= Stored data =
.....

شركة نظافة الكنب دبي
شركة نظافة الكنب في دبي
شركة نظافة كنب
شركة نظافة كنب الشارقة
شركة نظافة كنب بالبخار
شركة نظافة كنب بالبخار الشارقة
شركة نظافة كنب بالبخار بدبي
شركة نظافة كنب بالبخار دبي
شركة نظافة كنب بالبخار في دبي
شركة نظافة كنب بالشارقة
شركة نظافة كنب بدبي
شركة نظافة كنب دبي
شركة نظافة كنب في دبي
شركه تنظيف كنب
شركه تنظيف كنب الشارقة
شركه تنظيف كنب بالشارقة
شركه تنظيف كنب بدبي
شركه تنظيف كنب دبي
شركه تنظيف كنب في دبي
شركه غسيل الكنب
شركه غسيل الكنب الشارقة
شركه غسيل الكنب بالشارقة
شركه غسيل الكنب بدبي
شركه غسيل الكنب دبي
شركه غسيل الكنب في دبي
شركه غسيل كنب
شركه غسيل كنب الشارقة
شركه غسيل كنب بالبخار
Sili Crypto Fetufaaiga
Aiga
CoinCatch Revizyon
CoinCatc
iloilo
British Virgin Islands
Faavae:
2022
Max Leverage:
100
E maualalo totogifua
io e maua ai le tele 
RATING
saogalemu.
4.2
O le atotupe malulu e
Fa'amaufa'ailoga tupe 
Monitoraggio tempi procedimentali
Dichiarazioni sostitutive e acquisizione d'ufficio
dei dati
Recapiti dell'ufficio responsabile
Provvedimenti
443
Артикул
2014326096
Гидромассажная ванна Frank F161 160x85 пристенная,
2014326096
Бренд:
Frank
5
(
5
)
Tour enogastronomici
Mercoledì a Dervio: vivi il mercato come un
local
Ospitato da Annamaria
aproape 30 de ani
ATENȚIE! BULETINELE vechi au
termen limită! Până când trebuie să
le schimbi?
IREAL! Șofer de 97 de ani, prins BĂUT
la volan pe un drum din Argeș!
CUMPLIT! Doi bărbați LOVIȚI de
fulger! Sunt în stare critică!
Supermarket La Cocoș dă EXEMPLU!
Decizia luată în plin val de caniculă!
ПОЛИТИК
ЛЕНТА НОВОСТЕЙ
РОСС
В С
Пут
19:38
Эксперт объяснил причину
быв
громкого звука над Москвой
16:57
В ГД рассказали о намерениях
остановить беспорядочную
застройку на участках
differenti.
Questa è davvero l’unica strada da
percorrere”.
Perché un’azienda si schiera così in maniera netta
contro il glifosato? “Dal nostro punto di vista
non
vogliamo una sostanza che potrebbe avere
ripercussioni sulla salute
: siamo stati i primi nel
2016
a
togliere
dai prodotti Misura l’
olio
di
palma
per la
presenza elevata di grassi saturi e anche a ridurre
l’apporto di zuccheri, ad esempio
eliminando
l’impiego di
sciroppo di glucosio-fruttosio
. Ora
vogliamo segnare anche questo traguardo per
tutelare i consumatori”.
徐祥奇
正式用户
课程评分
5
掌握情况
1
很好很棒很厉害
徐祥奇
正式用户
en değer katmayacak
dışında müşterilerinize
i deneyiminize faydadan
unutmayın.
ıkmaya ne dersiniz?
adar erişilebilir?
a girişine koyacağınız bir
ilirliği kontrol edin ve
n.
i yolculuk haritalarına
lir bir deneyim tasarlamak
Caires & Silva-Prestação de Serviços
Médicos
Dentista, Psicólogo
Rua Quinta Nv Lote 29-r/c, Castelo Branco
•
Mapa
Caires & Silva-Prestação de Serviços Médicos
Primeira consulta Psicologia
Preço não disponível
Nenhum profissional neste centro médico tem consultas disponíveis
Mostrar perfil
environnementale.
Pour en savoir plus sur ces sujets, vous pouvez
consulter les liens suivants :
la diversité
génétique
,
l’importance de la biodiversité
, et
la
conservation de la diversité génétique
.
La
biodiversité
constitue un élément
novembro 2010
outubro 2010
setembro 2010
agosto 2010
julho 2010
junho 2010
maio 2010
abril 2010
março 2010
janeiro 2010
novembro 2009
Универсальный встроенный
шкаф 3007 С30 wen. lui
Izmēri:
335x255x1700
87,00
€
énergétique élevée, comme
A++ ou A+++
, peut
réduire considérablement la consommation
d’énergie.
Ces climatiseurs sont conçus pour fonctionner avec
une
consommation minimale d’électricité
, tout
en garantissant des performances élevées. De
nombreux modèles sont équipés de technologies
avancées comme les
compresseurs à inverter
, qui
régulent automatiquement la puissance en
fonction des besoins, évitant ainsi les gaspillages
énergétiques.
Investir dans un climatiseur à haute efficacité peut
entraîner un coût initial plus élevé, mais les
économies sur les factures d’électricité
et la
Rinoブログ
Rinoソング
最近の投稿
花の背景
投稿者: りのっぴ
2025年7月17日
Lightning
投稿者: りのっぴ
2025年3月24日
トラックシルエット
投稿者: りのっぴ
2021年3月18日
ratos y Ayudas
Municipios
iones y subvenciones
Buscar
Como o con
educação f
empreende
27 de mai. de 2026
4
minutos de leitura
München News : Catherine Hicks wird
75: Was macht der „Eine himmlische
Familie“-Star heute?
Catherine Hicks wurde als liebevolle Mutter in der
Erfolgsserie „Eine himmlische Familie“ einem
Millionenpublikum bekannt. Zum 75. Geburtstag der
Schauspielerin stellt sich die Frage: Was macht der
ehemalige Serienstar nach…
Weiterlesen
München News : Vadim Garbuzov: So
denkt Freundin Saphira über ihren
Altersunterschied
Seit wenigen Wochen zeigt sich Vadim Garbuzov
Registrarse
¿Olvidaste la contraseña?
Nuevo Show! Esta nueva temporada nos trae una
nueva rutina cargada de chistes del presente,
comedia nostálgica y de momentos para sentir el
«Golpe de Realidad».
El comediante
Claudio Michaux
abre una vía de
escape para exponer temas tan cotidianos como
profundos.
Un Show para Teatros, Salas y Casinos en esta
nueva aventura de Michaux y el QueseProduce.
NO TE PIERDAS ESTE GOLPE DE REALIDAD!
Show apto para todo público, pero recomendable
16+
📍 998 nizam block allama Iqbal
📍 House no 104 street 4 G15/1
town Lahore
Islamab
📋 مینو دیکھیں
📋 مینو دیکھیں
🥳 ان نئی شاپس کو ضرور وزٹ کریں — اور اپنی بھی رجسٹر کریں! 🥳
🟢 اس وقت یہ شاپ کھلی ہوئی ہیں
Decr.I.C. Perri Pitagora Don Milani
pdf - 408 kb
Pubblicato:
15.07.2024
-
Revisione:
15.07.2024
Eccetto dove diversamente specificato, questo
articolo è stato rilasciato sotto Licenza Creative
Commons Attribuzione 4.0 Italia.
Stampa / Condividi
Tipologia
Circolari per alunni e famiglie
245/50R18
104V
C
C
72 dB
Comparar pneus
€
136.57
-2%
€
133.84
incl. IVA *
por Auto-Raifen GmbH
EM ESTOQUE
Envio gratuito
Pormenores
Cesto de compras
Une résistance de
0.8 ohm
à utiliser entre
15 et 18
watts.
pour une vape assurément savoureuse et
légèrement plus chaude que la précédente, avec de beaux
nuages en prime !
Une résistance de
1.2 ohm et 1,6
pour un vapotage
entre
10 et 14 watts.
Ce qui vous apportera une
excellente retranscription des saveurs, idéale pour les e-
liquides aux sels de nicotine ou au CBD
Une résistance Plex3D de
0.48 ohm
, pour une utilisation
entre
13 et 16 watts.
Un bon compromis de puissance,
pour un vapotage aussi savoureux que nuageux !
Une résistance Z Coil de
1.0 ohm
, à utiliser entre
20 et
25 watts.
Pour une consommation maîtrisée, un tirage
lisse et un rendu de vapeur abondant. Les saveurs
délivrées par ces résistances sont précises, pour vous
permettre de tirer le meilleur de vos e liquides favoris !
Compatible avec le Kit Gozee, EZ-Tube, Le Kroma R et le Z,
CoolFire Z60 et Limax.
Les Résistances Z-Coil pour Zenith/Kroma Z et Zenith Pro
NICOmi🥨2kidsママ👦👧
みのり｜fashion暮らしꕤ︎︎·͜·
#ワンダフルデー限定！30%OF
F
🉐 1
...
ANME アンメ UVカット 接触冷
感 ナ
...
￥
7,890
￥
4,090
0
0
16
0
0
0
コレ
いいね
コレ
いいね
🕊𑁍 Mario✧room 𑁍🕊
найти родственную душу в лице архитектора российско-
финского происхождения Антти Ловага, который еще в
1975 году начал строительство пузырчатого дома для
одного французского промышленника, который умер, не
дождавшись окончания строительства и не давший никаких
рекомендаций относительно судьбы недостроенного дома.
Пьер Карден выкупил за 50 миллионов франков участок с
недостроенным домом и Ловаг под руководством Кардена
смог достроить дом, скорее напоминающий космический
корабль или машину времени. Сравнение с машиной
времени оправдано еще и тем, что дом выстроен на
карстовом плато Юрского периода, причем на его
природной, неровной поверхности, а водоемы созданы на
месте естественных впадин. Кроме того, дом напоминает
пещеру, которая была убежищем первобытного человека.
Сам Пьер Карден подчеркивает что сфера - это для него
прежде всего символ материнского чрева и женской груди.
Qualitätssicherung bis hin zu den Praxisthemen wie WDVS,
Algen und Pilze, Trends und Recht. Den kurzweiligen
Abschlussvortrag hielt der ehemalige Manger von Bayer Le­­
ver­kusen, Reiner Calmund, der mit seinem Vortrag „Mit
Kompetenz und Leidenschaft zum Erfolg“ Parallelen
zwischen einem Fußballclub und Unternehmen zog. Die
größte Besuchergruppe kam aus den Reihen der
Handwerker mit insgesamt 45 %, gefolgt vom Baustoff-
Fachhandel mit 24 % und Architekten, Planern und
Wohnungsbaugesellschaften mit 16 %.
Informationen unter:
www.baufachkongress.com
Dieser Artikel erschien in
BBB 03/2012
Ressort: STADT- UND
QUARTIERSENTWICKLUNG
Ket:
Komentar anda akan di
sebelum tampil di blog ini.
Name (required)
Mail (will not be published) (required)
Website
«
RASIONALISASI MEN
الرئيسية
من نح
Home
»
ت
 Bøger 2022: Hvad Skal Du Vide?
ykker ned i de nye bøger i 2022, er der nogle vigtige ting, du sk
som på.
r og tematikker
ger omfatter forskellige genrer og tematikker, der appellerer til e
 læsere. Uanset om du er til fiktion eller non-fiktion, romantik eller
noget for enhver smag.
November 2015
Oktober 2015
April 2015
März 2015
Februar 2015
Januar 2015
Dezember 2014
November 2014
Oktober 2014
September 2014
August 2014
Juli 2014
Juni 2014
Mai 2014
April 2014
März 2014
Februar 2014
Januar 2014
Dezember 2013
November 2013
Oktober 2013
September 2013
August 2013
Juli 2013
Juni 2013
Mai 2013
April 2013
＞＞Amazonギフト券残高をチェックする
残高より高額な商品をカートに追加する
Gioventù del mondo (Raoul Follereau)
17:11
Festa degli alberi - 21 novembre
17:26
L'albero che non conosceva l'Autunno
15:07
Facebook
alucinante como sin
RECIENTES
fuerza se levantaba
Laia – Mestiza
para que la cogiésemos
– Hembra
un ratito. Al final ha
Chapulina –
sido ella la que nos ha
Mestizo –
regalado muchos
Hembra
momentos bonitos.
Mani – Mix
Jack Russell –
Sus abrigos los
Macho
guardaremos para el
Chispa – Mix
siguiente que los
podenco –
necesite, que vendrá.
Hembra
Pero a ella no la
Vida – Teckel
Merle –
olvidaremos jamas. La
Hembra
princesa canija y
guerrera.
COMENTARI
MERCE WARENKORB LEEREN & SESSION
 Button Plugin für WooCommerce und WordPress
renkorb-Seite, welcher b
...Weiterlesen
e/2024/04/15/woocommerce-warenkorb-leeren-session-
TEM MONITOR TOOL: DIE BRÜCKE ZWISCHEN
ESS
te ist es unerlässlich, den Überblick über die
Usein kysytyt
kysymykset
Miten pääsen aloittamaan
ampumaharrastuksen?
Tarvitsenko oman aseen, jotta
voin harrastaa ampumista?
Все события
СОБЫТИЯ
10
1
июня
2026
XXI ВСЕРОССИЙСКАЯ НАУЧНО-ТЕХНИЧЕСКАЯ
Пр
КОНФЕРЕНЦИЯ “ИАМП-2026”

.....

When a line in the records above contains the word "بدبي", copy it.

= ANSWER BELOW =
شركة نظافة كنب بالبخار بدبي
شركة نظافة كنب بدبي
شركه تنظيف كنب بدبي
شركه غسيل الكنب بدبي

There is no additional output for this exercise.